There’s plenty of bandwidth available if we use reconfigurable intelligent surfaces

12 min read
An illustration depicting cellphone users at street level in a city, with wireless signals reaching them via reflecting surfaces.

Ground level in a typical urban canyon, shielded by tall buildings, will be inaccessible to some 6G frequencies. Deft placement of reconfigurable intelligent surfaces [yellow] will enable the signals to pervade these areas.

Chris Philpot

For all the tumultuous revolution in wireless technology over the past several decades, there have been a couple of constants. One is the overcrowding of radio bands, and the other is the move to escape that congestion by exploiting higher and higher frequencies. And today, as engineers roll out 5G and plan for 6G wireless, they find themselves at a crossroads: After years of designing superefficient transmitters and receivers, and of compensating for the signal losses at the end points of a radio channel, they’re beginning to realize that they are approaching the practical limits of transmitter and receiver efficiency. From now on, to get high performance as we go to higher frequencies, we will need to engineer the wireless channel itself. But how can we possibly engineer and control a wireless environment, which is determined by a host of factors, many of them random and therefore unpredictable?

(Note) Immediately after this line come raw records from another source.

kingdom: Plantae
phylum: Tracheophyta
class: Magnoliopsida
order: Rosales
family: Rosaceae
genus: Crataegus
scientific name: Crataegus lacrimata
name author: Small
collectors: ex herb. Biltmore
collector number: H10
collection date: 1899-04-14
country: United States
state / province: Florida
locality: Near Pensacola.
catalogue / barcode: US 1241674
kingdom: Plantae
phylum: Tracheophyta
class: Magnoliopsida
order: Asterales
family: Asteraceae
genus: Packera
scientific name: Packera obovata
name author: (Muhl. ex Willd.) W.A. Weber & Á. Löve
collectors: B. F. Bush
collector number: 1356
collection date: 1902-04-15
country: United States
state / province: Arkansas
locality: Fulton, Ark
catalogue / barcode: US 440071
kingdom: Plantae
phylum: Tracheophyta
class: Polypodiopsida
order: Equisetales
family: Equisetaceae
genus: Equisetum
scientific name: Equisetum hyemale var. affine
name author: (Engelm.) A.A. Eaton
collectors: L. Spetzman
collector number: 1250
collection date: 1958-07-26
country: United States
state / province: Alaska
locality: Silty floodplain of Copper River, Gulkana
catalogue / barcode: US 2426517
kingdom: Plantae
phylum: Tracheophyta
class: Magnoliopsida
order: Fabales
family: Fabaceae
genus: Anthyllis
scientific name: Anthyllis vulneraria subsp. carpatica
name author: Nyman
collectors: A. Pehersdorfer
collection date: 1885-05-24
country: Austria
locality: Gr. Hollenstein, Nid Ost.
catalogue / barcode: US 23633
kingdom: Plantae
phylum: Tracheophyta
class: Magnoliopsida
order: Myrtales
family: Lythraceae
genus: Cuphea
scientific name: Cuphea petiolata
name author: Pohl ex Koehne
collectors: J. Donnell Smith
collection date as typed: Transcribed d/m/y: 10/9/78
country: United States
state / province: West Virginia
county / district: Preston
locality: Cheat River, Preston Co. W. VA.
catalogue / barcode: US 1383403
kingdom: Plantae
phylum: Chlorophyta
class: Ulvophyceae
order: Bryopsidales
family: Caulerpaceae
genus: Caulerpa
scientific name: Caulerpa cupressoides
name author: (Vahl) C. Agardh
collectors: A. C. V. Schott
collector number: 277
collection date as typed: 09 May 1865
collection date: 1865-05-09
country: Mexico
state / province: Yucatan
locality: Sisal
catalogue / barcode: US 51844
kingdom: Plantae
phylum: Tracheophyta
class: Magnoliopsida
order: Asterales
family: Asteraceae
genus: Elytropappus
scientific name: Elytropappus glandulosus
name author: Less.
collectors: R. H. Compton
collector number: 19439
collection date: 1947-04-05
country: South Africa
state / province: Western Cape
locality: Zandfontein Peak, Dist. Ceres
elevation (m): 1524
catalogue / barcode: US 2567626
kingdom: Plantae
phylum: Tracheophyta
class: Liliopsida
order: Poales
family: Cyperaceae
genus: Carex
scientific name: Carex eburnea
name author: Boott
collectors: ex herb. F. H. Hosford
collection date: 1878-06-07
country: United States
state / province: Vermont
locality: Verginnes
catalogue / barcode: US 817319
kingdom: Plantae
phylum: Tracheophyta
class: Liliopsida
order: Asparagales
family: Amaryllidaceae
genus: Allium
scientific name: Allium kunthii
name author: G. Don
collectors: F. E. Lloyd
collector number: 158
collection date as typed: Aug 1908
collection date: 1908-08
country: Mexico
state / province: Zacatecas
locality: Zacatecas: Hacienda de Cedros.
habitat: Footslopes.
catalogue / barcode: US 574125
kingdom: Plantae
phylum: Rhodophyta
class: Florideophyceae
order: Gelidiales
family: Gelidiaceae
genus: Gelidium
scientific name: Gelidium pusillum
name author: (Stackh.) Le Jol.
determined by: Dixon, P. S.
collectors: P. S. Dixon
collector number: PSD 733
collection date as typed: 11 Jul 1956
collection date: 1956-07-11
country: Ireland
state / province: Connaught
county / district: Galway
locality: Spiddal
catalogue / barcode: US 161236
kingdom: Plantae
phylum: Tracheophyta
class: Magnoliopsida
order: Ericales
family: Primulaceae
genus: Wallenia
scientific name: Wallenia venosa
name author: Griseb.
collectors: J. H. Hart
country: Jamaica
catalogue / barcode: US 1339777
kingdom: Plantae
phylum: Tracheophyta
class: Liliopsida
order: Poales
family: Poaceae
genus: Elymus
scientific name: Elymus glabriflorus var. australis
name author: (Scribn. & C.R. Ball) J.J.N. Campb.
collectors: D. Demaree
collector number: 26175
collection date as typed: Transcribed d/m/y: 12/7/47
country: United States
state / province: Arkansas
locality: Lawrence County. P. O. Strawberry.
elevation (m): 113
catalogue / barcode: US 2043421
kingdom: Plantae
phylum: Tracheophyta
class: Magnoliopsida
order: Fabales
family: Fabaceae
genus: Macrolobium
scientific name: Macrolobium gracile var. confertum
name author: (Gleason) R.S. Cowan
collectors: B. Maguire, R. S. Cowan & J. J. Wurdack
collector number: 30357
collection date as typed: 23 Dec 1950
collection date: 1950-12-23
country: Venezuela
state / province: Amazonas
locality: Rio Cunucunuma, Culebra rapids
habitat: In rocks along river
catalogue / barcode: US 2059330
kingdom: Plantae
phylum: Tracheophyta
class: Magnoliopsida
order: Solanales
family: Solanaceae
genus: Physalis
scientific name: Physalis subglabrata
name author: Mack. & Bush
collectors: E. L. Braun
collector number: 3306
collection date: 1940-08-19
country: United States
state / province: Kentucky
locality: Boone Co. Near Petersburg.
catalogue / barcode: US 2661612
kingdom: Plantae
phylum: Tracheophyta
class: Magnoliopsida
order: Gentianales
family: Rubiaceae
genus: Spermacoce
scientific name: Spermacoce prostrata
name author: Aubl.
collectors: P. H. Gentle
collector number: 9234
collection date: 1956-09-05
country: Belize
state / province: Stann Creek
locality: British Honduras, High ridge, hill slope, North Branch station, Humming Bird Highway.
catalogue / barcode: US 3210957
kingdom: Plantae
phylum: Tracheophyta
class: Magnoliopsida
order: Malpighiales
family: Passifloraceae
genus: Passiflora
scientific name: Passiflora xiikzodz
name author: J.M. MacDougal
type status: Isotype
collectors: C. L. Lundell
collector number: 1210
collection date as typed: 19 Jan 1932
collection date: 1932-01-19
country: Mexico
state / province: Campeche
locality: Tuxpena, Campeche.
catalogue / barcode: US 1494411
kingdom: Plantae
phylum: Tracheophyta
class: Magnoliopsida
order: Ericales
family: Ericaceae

Perhaps the most promising solution, right now, is to use reconfigurable intelligent surfaces. These are planar structures typically ranging in size from about 100 square centimeters to about 5 square meters or more, depending on the frequency and other factors. These surfaces use advanced substances called metamaterials to reflect and refract electromagnetic waves. Thin two-dimensional metamaterials, known as metasurfaces, can be designed to sense the local electromagnetic environment and tune the wave’s key properties, such as its amplitude, phase, and polarization, as the wave is reflected or refracted by the surface. So as the waves fall on such a surface, it can alter the incident waves’ direction so as to strengthen the channel. In fact, these metasurfaces can be programmed to make these changes dynamically, reconfiguring the signal in real time in response to changes in the wireless channel. Think of reconfigurable intelligent surfaces as the next evolution of the repeater concept.